With a smile on his face, Siddhartha watched the monk as he went. He felt much stronger after his sleep, but he was nonetheless painfully hungry as he had not eaten for two days and the time was long past when he had been hardened against hunger. With some sorrow, but also with laughter, he thought about that time. In those days, he remembered, he had boasted of three things to Kamala, three noble and invincible arts that he had mastered: fasting, waiting, thinking. These were his possessions, his power and his skill, his firm and trusty staff, these three arts were what he had learned in the hard-working and arduous years of his youth, these and no others. And now he had abandoned them, not one of them was in his possession any longer, not fasting, not waiting, not thinking. He had thrown them away for the most miserable of desires, for the most short-lived, for sensual pleasure, for affluence, for riches! They had rarely done him any good. And now, it seemed, he really had become one of the childlike people.

Siddhartha thought about his position. Thinking came hard to him, there was nothing in him that wanted to do it, but he forced himself.

Now, he thought, as all these transitory things have slipped away from me, now I stand here under the sun again as I did before when I was a small child, there is nothing that belongs to me, there is nothing I can do, nothing I am capable of doing, there is nothing I have learnt. This is wonderful! Now, when I am no longer young, when my hair is already half-grey, when my strength is beginning to fade, now is the time for me to start again from the beginning and be a child again! His fortunes had indeed been odd! He had been on a downward path and now he stood in the world once again penniless and naked and stupid. But he was unable to feel any concern about this, no, he even felt a strong urge to laugh, to laugh at himself, to laugh at this bizarre, ridiculous world.

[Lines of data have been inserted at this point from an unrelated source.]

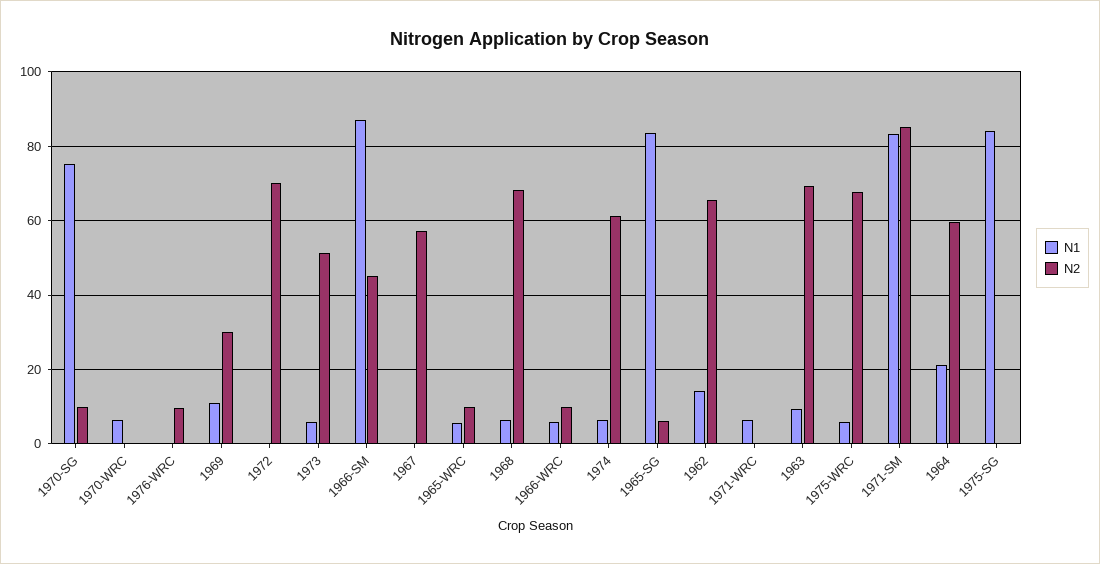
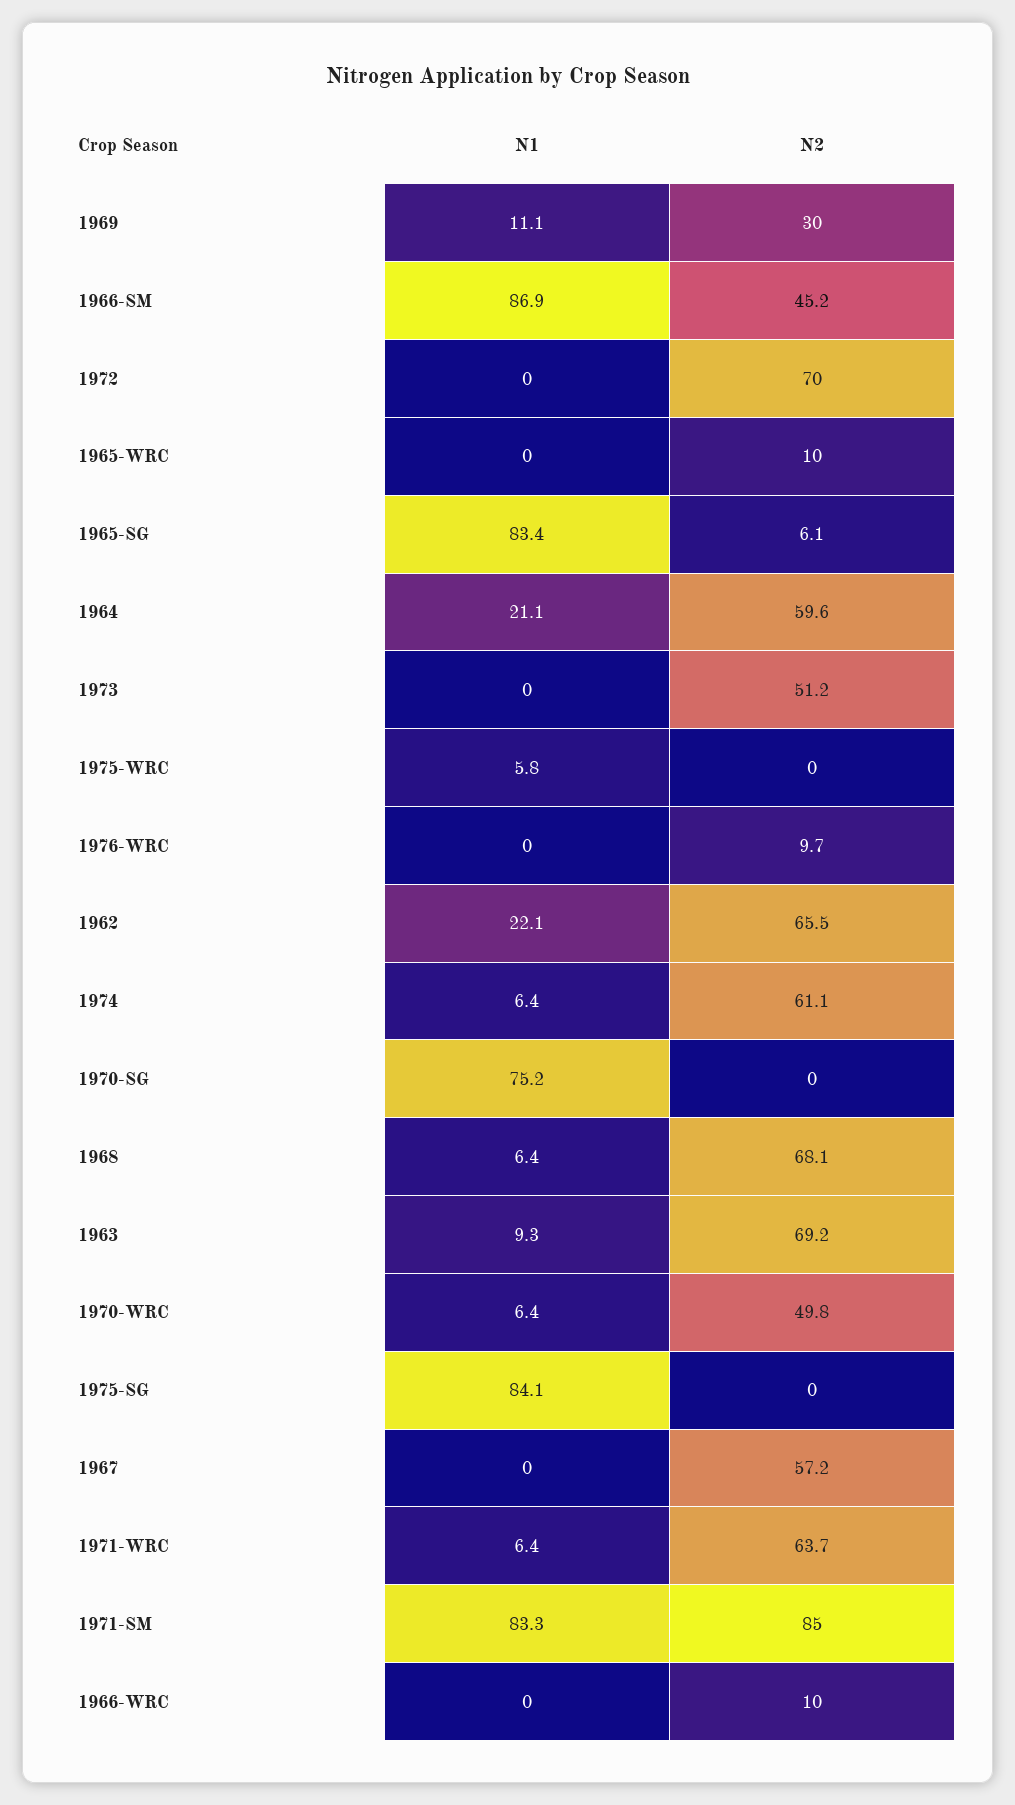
  {
    "N1": {
      "1970-SG": 75.2,
      "1970-WRC": 6.4,
      "1976-WRC": 0,
      "1969": 11.1,
      "1972": 0,
-     "1973": 6,
+     "1973": 0,
      "1966-SM": 86.9,
      "1967": 0,
-     "1965-WRC": 6,
+     "1965-WRC": 0,
      "1968": 6.4,
-     "1966-WRC": 6,
+     "1966-WRC": 0,
      "1974": 6.4,
      "1965-SG": 83.4,
-     "1962": 14,
+     "1962": 22.1,
      "1971-WRC": 6.4,
      "1963": 9.3,
      "1975-WRC": 5.8,
      "1971-SM": 83.3,
      "1964": 21.1,
      "1975-SG": 84.1
    },
    "N2": {
-     "1970-SG": 10,
+     "1970-SG": 0,
-     "1970-WRC": 0,
+     "1970-WRC": 49.8,
      "1976-WRC": 9.7,
      "1969": 30,
      "1972": 70,
      "1973": 51.2,
      "1966-SM": 45.2,
      "1967": 57.2,
      "1965-WRC": 10,
      "1968": 68.1,
      "1966-WRC": 10,
      "1974": 61.1,
      "1965-SG": 6.1,
      "1962": 65.5,
-     "1971-WRC": 0,
+     "1971-WRC": 63.7,
      "1963": 69.2,
-     "1975-WRC": 68,
+     "1975-WRC": 0,
      "1971-SM": 85,
      "1964": 59.6,
      "1975-SG": 0
    }
  }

“You’re on a downward path!” he said to himself, and laughed about it, and as he spoke his glance fell on the river, and he saw that the river was on a downward path too, always migrating downwards and, as it did so, it sang and was gay. He found that very pleasing, and he gave the river a friendly smile. Was this not the river in which he had wanted to drown himself, some time in the past, a hundred years ago, or had he dreamt it?

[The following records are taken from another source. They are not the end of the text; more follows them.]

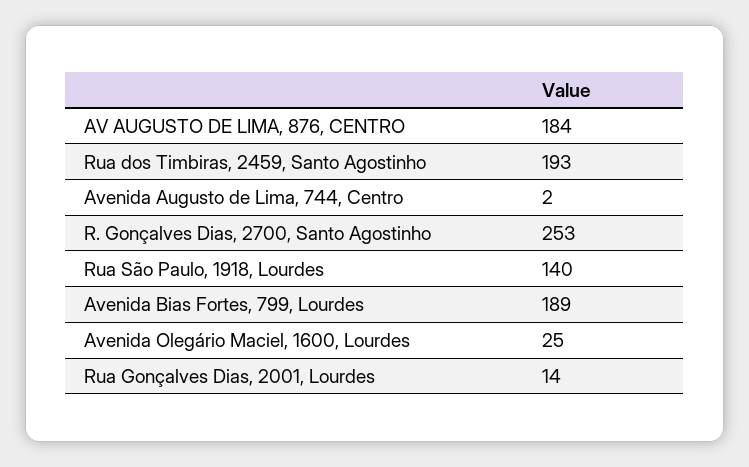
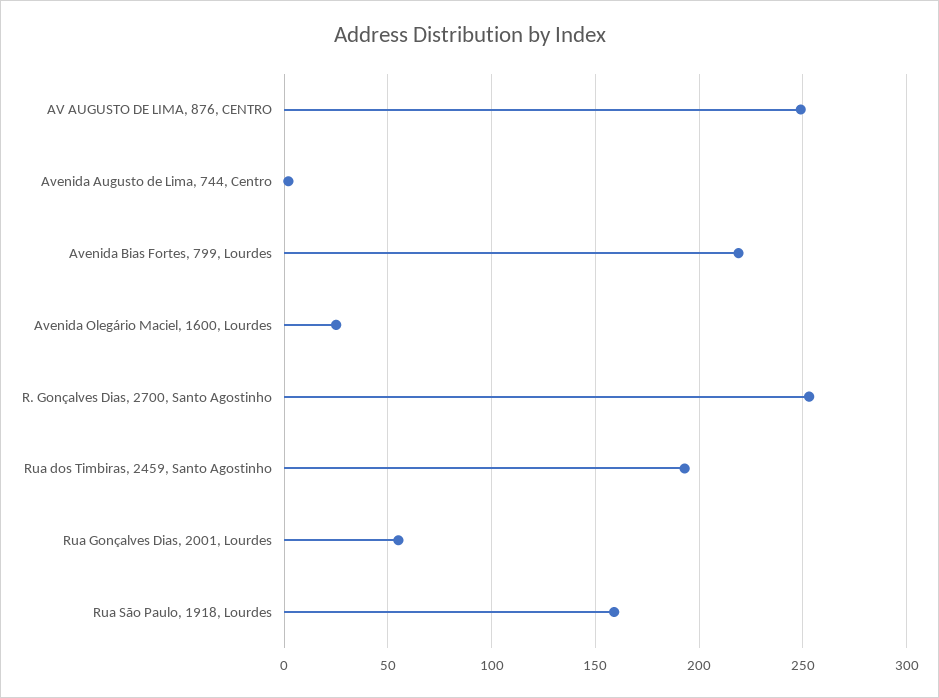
  {
-   "AV AUGUSTO DE LIMA, 876, CENTRO": 184,
+   "AV AUGUSTO DE LIMA, 876, CENTRO": 250,
    "Rua dos Timbiras, 2459, Santo Agostinho": 193,
    "Avenida Augusto de Lima, 744, Centro": 2,
    "R. Gonçalves Dias, 2700, Santo Agostinho": 253,
-   "Rua São Paulo, 1918, Lourdes": 140,
+   "Rua São Paulo, 1918, Lourdes": 160,
-   "Avenida Bias Fortes, 799, Lourdes": 189,
+   "Avenida Bias Fortes, 799, Lourdes": 220,
    "Avenida Olegário Maciel, 1600, Lourdes": 25,
-   "Rua Gonçalves Dias, 2001, Lourdes": 14
+   "Rua Gonçalves Dias, 2001, Lourdes": 55
  }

My life truly has been wonderful, he thought, wonderful are the varied courses it has taken. As a boy I had nothing to do with anything but the gods and making sacrifices to them. As an adolescent I had nothing to do with anything but asceticism, with thinking and meditation, I sought to find Brahman, venerated the eternal in Atman. As a young man, though, I followed the path of penitence, lived in the forest, suffered heat and frost, learnt to hunger, taught my body to die away. It was wonderful when, at that time, knowledge came to me through the teachings of the great buddha, I felt knowledge of the unity of the world, felt it flow within me like my own blood. But I had to go on my way even from the buddha and that great knowledge. I went on and learnt the joy of love from Kamala, learned business skills from Kamaswami, accumulated money, wasted money, learned to love my stomach, learned to flatter my senses. It took me many years to lose my spirit, to lose the ability to think, to forget unity. Is it not so, that I went slowly and by circuitous routes from being a man to being a child, from a thinking being to a childlike being? This was a very good way, though, and the bird within my breast did not die. But what a way it was! There was so much stupidity, so much vice, so much folly, so much disgust and disappointment and misery that I had to go through before simply becoming a child again and to be able to start anew. But it was the right way, my heart tells me yes, my eyes laugh about it. I had to experience doubt, I had to sink down to that most foolish of thoughts, the thought of suicide, before I could experience mercy, before I could hear Om again, before I could sleep properly again and before I could wake properly again. I had to become a fool before I could find Atman within myself again. I had to commit sin before I could live again. Where will my path lead me from here? This is a foolish path, it goes round in loops, perhaps it goes round in circles. Whichever way it chooses to go, I will follow it.

In his breast he felt a surge of wonderful joy.